- Born: 20 June 1927 Bergedorf, Germany
- Died: 18 June 2016
- Education: University of Zagreb
- Known for: Mardešić's factorization theorem Shape theory Feebly compact space Mardešić trick Shape fibration Strong shape theory
- Scientific career
- Fields: Mathematics
- Thesis: Homoloska svojstva nekih funkcionalnih prostora (Homological Properties of Some Function Spaces) (1957)
- Doctoral advisor: Željko Marković
- Doctoral students: Nikita Shekutkovski

= Sibe Mardešić =

Sibe Mardešić (June 20, 1927 - June 18, 2016) was a Croatian mathematician.

==Life and education==

Sibe Mardešić was born in June 1927, in Bergedorf (near Hamburg, Germany), where his parents temporarily resided before moving to Chile. After that, they returned to Split, where he completed elementary school and high school. Soon after World War II he went to Zagreb to study mathematics. After graduation he took a job as an assistant at the Department of Mathematics of the University of Zagreb, where he stayed until his retirement in 1991. He was a full member of the Croatian Academy of Arts and Sciences, a corresponding member of the Slovenian Academy of Sciences and Arts and a Fellow of the American Mathematical Society.

==Work==
Mardešić was a topologist who worked in all main branches of topology having published 148 research papers, 40 professional articles and 18 books. With Jack Segal, he developed an alternate approach to shape theory using inverse systems method of ANRs generalizing Borsuk's shape theory to include all compact Hausdorff spaces, independently of Tim Porter and Włodzimierz Holsztyński. Later he extended Holsztyński's theory for compact Hausdorff spaces to all topological spaces. He introduced the first factorization theorem in dimension theory, the Mardešić Factorization Theorem. With P. Papić he introduced the notion of feebly compact spaces.

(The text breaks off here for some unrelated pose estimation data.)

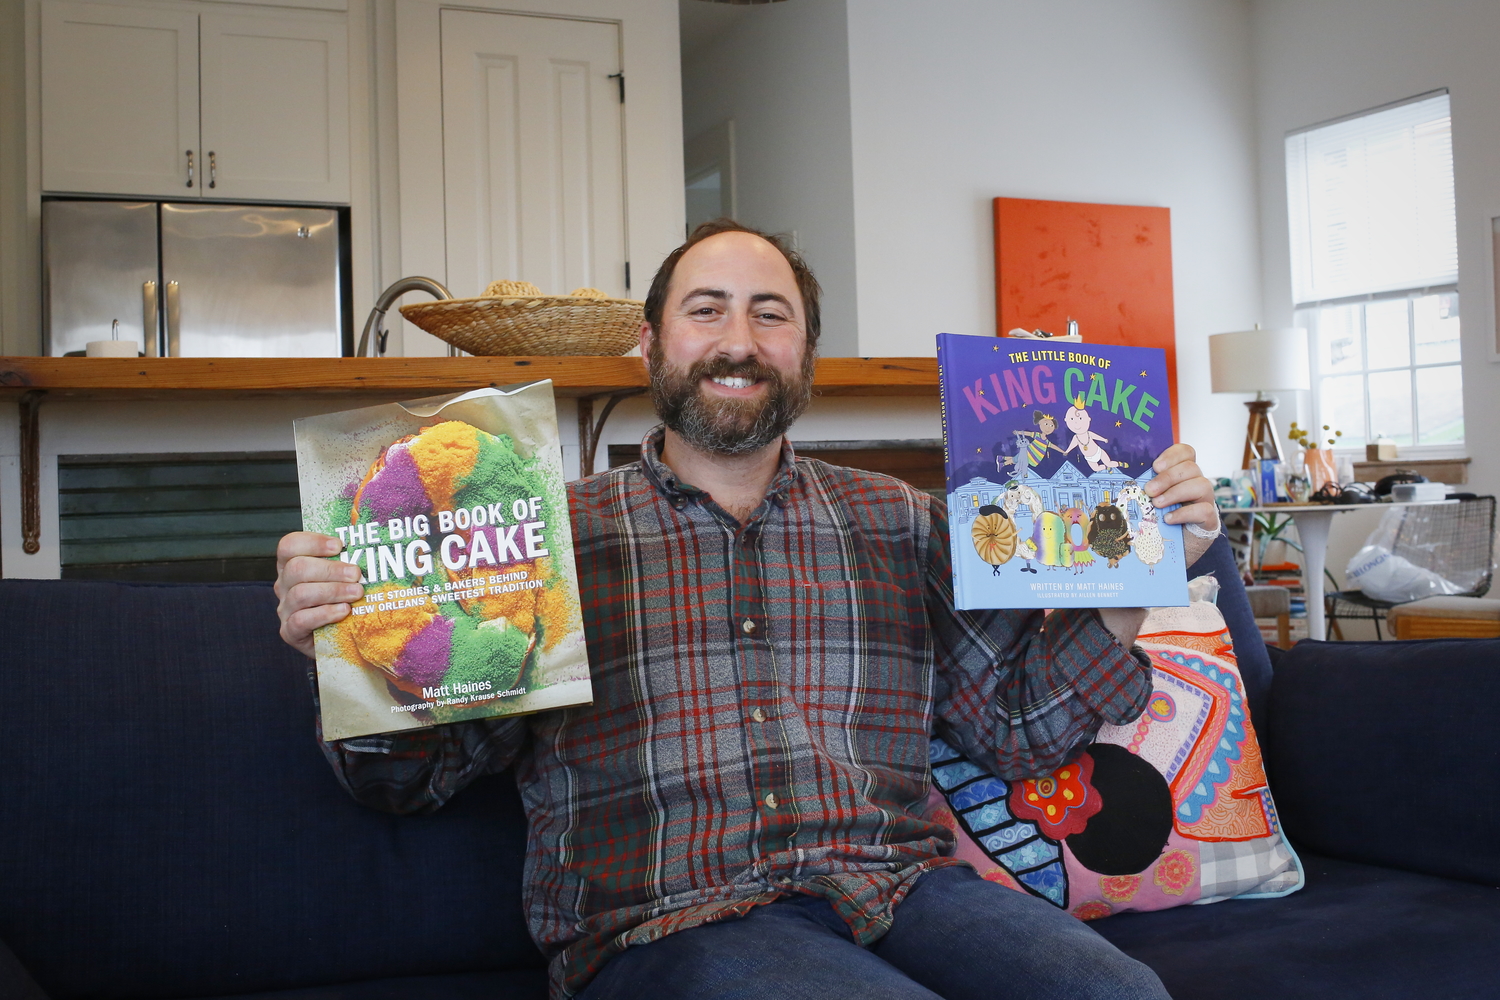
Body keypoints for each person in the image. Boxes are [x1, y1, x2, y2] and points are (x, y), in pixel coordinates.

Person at [275, 220, 1221, 1000]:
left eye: (772, 316)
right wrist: (348, 650)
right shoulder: (545, 536)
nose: (739, 340)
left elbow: (1016, 735)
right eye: (706, 311)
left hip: (897, 888)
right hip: (664, 926)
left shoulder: (905, 521)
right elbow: (407, 783)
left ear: (805, 351)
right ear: (648, 344)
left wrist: (1142, 584)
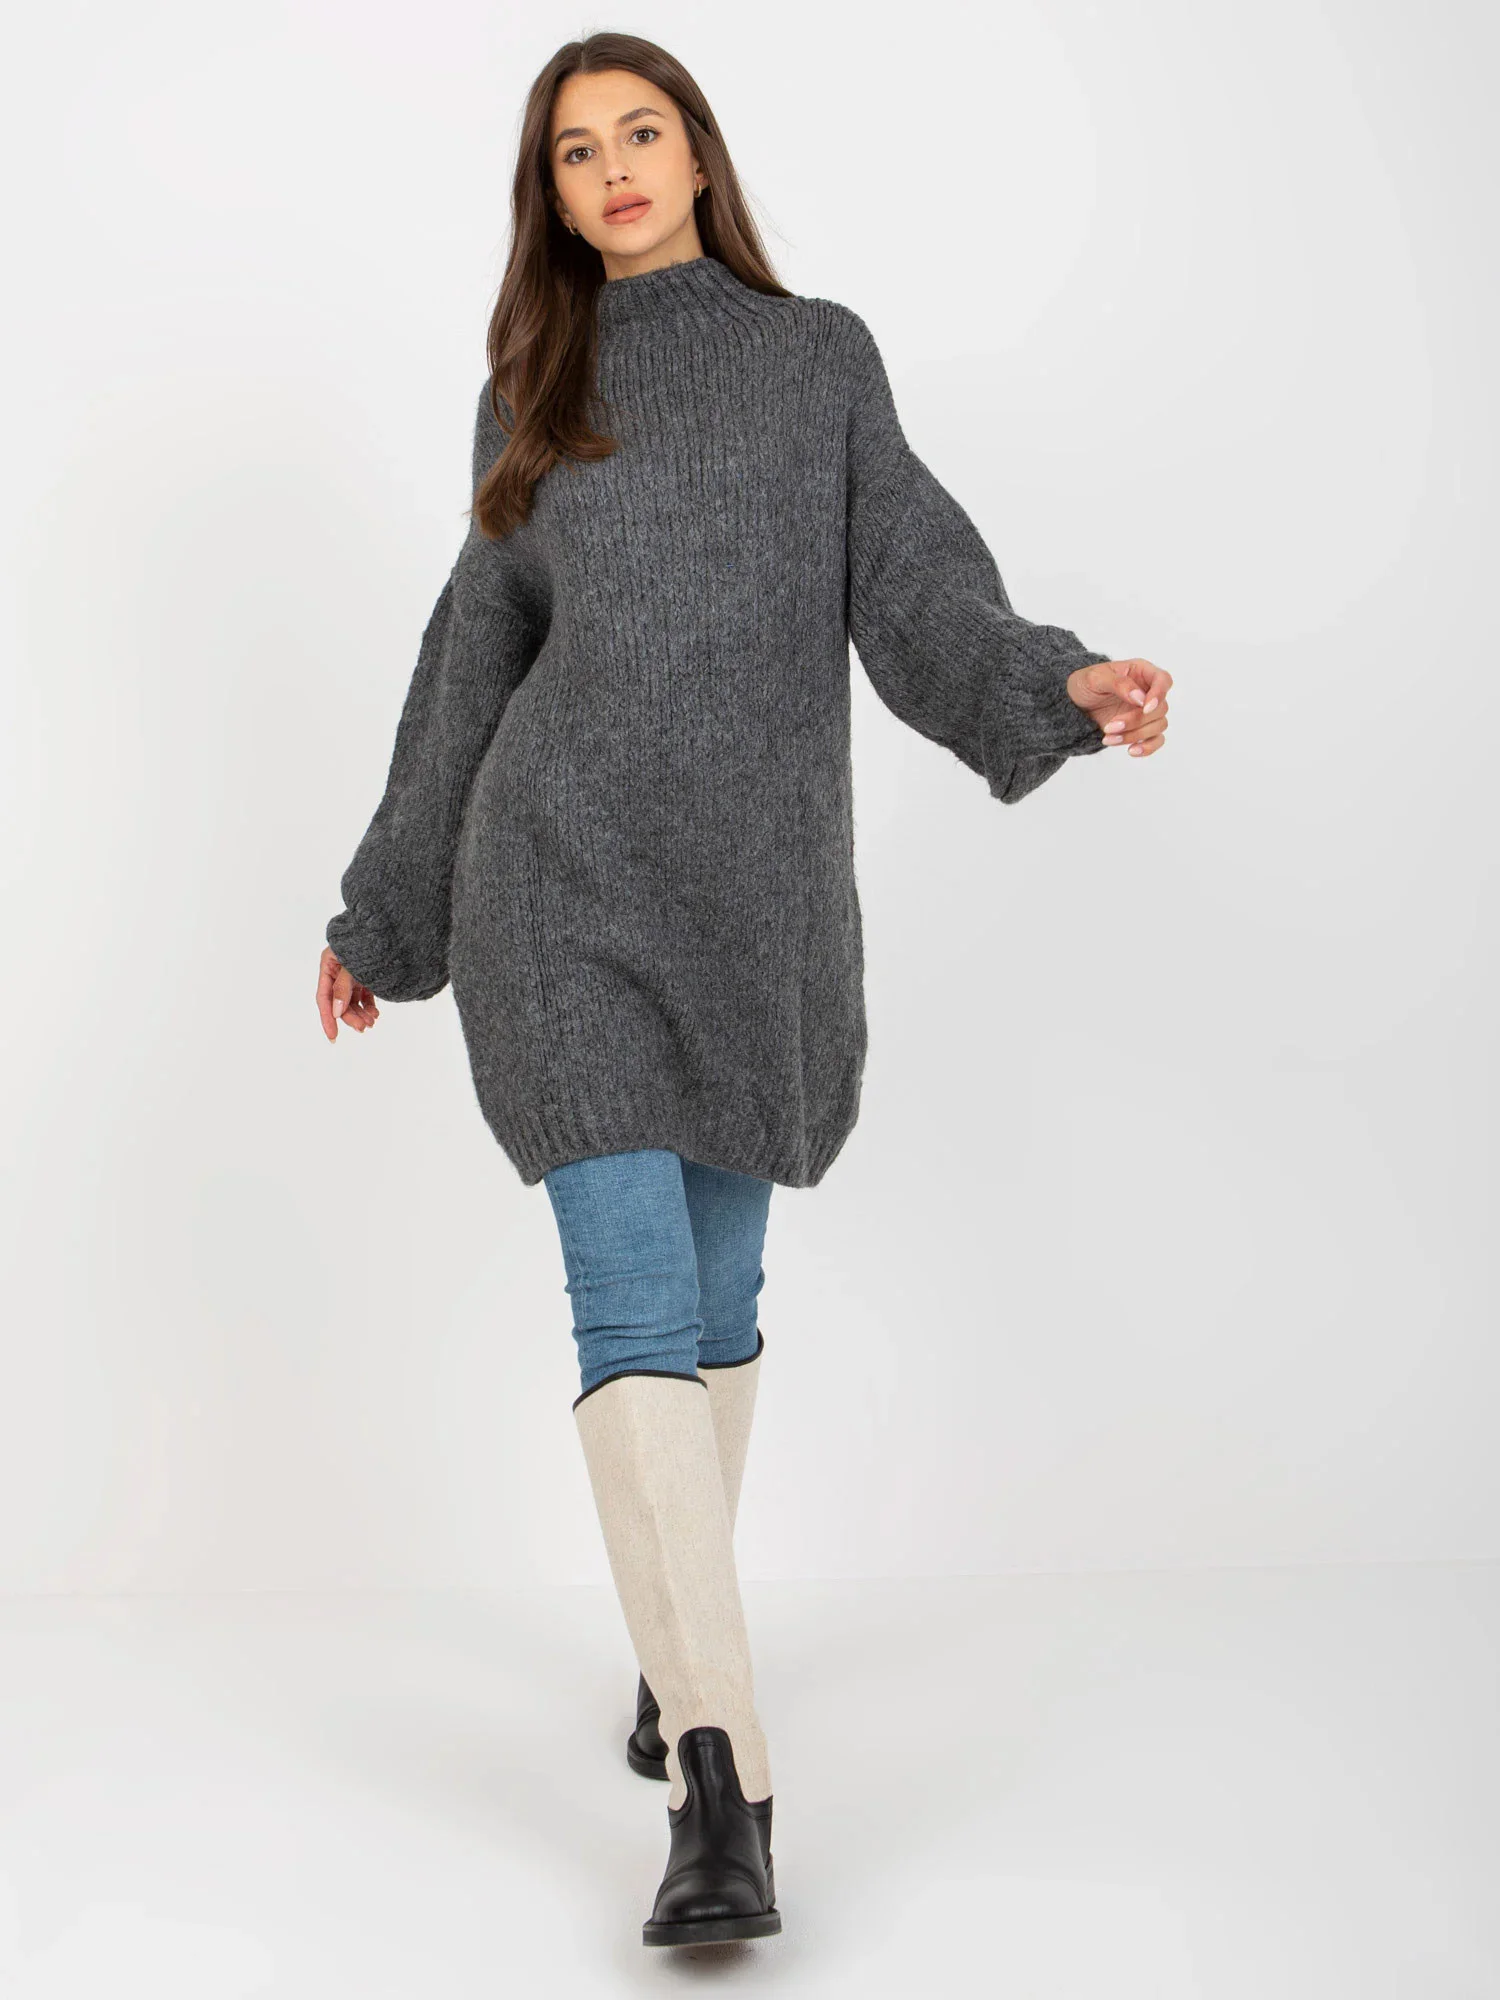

He died on June 18, 2016, in Zagreb.

==Selected publications==
- S. Mardesic; P. Papic (1955). "Sur les espaces dont toute transformation réelle continue est bornée"
- Sibe Mardešić (1960). "On covering dimension and inverse limits of compact spaces"
- Sibe Mardešić; Jack Segal (1963). "e-mappings onto polyhedra"
- Sibe Mardešić; Jack Segal (1970). "Movable compacta and ANR-systems"
- Sibe Mardešić; Jack Segal (1971). "Shapes of compacta and ANR-systems"
- Sibe Mardešić (1973). "Shapes for topological spaces"
- S. Mardesic (1978). "Shape theory". Proceedings of the International Congress of Mathematicians.
- S. Mardesic; J. Segal (1982). "Shape theory". Elsevier.